Arstechnica discovers nothing - They only spit back what they read from others at most. Mere "regurgitative reporting", 9/10 times, & nothing more.
Can someone explain what exactly might qualify a material to be in a new state of matter? What I'm wondering is if they are just trying to attract attention by making wild claims, or if this really is just some new state of matter. Speaking of which, is there a limit to the number of states that we know matter can exist in?
I've always wondered why the hell they needed at all the Aluminium to be transparent for the whales!!! They went to so much trouble even to change the history of humanity by introducing that new technology before its time and for what? so that the wales could see better the walls of the Enterprise? Why didn't they use simple steel walls? Jaysus! the guy that wrote the script is lucky I am not a Klingon!
"I can give you the transparent aluminum, captain, but you'll only have forty femtoseconds to use it."
Cut that out, or I will ship you to Norilsk in a box.
If I had a pound for every new state of matter I read about on Slashdot...
They have probably taken a blast of 200 eV X-rays (pretty soft for X-rays, but I have used them for flying-spot radiography) and knocked out a K-shell electron. This leaves the atoms in a state where it takes a little time (femtoseconds) for the electrons to get back and to chuck out the energy. This will probably make the atoms look at bit like silicon - the outer shells will 'see' something a lot like a silicon nucleus - one less proton in the nucleus and one less electron in the K-shell more or less cancels out when viewed from the outside. What we have here is an inverted energy level. You have this state inside every laser. Hardly a new state of matter.
This leads to the cool idea that pumped Aluminium might lase in the UV, and then go reflective, stopping any back-pulse. This sort of thing was considered as an anti-missile 'Star Wars' option. I think they were pumping copper, not aluminium.

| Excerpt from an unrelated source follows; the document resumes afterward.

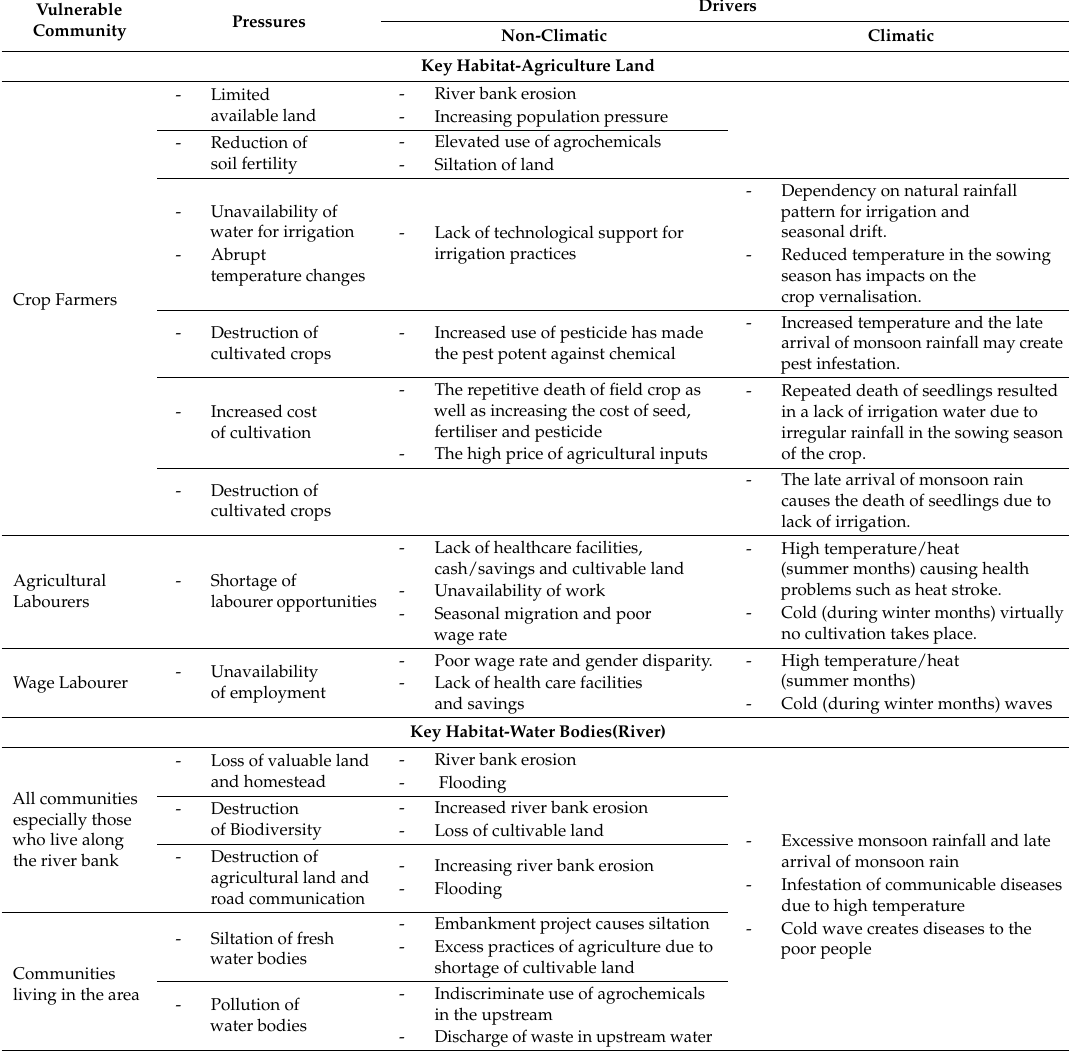
Table 2. Key habitat, vulnerable community, pressures on the ecosystem and drivers in the study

About 5 years ago I remember a similar claim by either 3M or NEC about creating actual transparent aluminium. Was I dreaming that I read this on Slashdot years ago?
They're Oxford scientists. They created transparent aluminium.
when do the transparent macbooks come out?
3M had "invented" a form of ceramic aluminum that was transparent like 10 years ago. /. is really starting to suck the big one.
Not that anyone is going to read down this far. But what would make transparent aluminum so useful or even transparent steel a neat engineering material would be that you would have something with the formability of aluminum, that then could be heat treated to a certain surface hardness while still remaining transparent. Aluminum oxide and ceramics are all very well and good but the post and the responses kind of miss the point. Speaking as a metallurgist (or former metallurgist now, whatever) that is where the useful engineering properties come in. Etching it to check the heat treat would be very interesting also. I wonder what would happen? Hell, who knows what etchant you would even use? That would be some cool materials science and good luck to whoever, ever manages it. It really would be a new form of matter.
What would Richard Feynman do, if he were here right now? He'd do some math and he'd follow through!
In the article
''What we have created is a completely new state of matter nobody has seen before,â(TM) said Professor Justin Wark of Oxford Universityâ(TM)s Department of Physics, one of the authors of the paper.
Of course no one has seen it before. IT IS INVISIBLE!
WTF? They made that measurement up! Oh, wait, never mind I looked it up. 40 femtoseconds == 4000 Zepposeconds. Whatever that means I'm sure it's not a very long time, and it only affected "a spot with a diameter less than a twentieth of the width of a human hair", and there's that offhanded reference "nearly invisible to extreme ultraviolet radiation", which all adds up to an incredibly useless product...though I'm sure it's really exciting with all those "lasers" and whatnot.